* [What you have to do]:
Output a faithful copy of the entries, every picture removed.

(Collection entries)
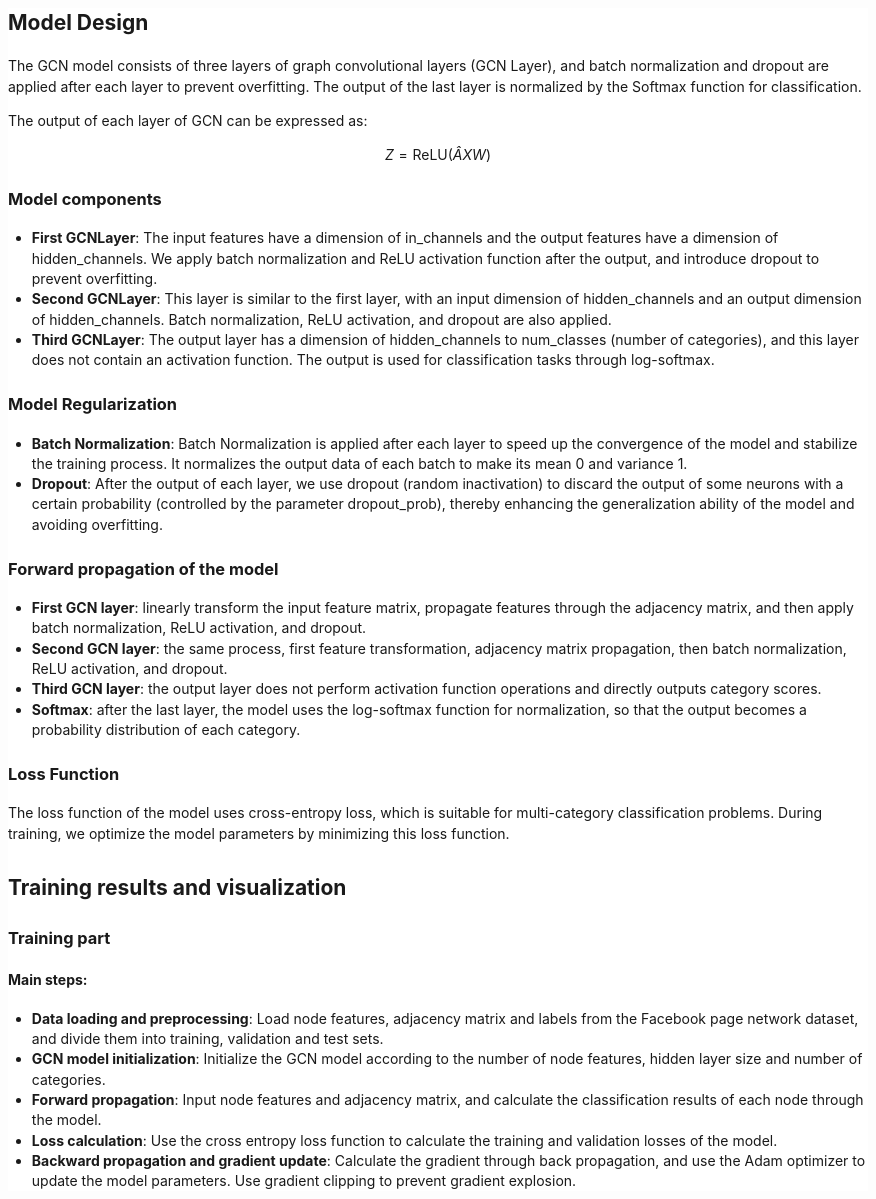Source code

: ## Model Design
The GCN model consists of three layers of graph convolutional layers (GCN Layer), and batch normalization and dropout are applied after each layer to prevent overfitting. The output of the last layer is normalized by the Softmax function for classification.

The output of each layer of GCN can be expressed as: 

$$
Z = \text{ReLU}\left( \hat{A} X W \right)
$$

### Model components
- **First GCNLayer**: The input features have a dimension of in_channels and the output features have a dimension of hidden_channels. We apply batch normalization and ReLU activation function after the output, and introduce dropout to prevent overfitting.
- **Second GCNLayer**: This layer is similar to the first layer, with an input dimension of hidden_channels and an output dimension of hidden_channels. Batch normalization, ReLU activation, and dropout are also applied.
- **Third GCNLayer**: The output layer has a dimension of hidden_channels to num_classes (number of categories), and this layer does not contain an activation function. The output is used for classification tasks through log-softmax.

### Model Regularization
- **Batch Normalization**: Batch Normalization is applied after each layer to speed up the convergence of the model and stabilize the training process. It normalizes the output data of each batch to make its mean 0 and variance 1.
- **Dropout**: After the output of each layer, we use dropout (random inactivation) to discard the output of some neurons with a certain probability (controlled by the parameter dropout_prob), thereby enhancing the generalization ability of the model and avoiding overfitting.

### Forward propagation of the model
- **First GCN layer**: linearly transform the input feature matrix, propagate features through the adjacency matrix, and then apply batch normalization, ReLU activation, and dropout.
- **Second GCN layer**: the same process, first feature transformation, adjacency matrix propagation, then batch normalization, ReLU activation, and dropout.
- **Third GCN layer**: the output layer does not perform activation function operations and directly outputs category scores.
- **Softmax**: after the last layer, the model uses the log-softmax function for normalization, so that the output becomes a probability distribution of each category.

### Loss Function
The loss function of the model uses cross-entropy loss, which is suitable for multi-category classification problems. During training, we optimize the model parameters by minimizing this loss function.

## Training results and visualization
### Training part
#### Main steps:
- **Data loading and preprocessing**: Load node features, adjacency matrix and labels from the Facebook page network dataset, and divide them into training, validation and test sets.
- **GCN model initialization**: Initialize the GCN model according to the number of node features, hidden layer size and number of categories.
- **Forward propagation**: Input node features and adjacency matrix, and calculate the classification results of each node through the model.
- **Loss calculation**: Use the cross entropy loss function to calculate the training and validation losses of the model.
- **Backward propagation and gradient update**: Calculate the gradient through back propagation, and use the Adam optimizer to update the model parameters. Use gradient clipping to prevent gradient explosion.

* [Reply]:
Source code

: ## Model Design
The GCN model consists of three layers of graph convolutional layers (GCN Layer), and batch normalization and dropout are applied after each layer to prevent overfitting. The output of the last layer is normalized by the Softmax function for classification.

The output of each layer of GCN can be expressed as: 

$$
Z = \text{ReLU}\left( \hat{A} X W \right)
$$

### Model components
- **First GCNLayer**: The input features have a dimension of in_channels and the output features have a dimension of hidden_channels. We apply batch normalization and ReLU activation function after the output, and introduce dropout to prevent overfitting.
- **Second GCNLayer**: This layer is similar to the first layer, with an input dimension of hidden_channels and an output dimension of hidden_channels. Batch normalization, ReLU activation, and dropout are also applied.
- **Third GCNLayer**: The output layer has a dimension of hidden_channels to num_classes (number of categories), and this layer does not contain an activation function. The output is used for classification tasks through log-softmax.

### Model Regularization
- **Batch Normalization**: Batch Normalization is applied after each layer to speed up the convergence of the model and stabilize the training process. It normalizes the output data of each batch to make its mean 0 and variance 1.
- **Dropout**: After the output of each layer, we use dropout (random inactivation) to discard the output of some neurons with a certain probability (controlled by the parameter dropout_prob), thereby enhancing the generalization ability of the model and avoiding overfitting.

### Forward propagation of the model
- **First GCN layer**: linearly transform the input feature matrix, propagate features through the adjacency matrix, and then apply batch normalization, ReLU activation, and dropout.
- **Second GCN layer**: the same process, first feature transformation, adjacency matrix propagation, then batch normalization, ReLU activation, and dropout.
- **Third GCN layer**: the output layer does not perform activation function operations and directly outputs category scores.
- **Softmax**: after the last layer, the model uses the log-softmax function for normalization, so that the output becomes a probability distribution of each category.

### Loss Function
The loss function of the model uses cross-entropy loss, which is suitable for multi-category classification problems. During training, we optimize the model parameters by minimizing this loss function.

## Training results and visualization
### Training part
#### Main steps:
- **Data loading and preprocessing**: Load node features, adjacency matrix and labels from the Facebook page network dataset, and divide them into training, validation and test sets.
- **GCN model initialization**: Initialize the GCN model according to the number of node features, hidden layer size and number of categories.
- **Forward propagation**: Input node features and adjacency matrix, and calculate the classification results of each node through the model.
- **Loss calculation**: Use the cross entropy loss function to calculate the training and validation losses of the model.
- **Backward propagation and gradient update**: Calculate the gradient through back propagation, and use the Adam optimizer to update the model parameters. Use gradient clipping to prevent gradient explosion.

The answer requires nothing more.